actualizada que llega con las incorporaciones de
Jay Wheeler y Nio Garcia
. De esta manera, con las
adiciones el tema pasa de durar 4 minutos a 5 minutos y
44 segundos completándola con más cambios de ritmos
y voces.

______

[ASSIGNMENT] Swap "tema" for "canción" throughout the records and give the lines again with nothing else altered.

[ANSWER TO THE PROBLEM]
actualizada que llega con las incorporaciones de
Jay Wheeler y Nio Garcia
. De esta manera, con las
adiciones el canción pasa de durar 4 minutos a 5 minutos y
44 segundos completándola con más cambios de ritmos
y voces.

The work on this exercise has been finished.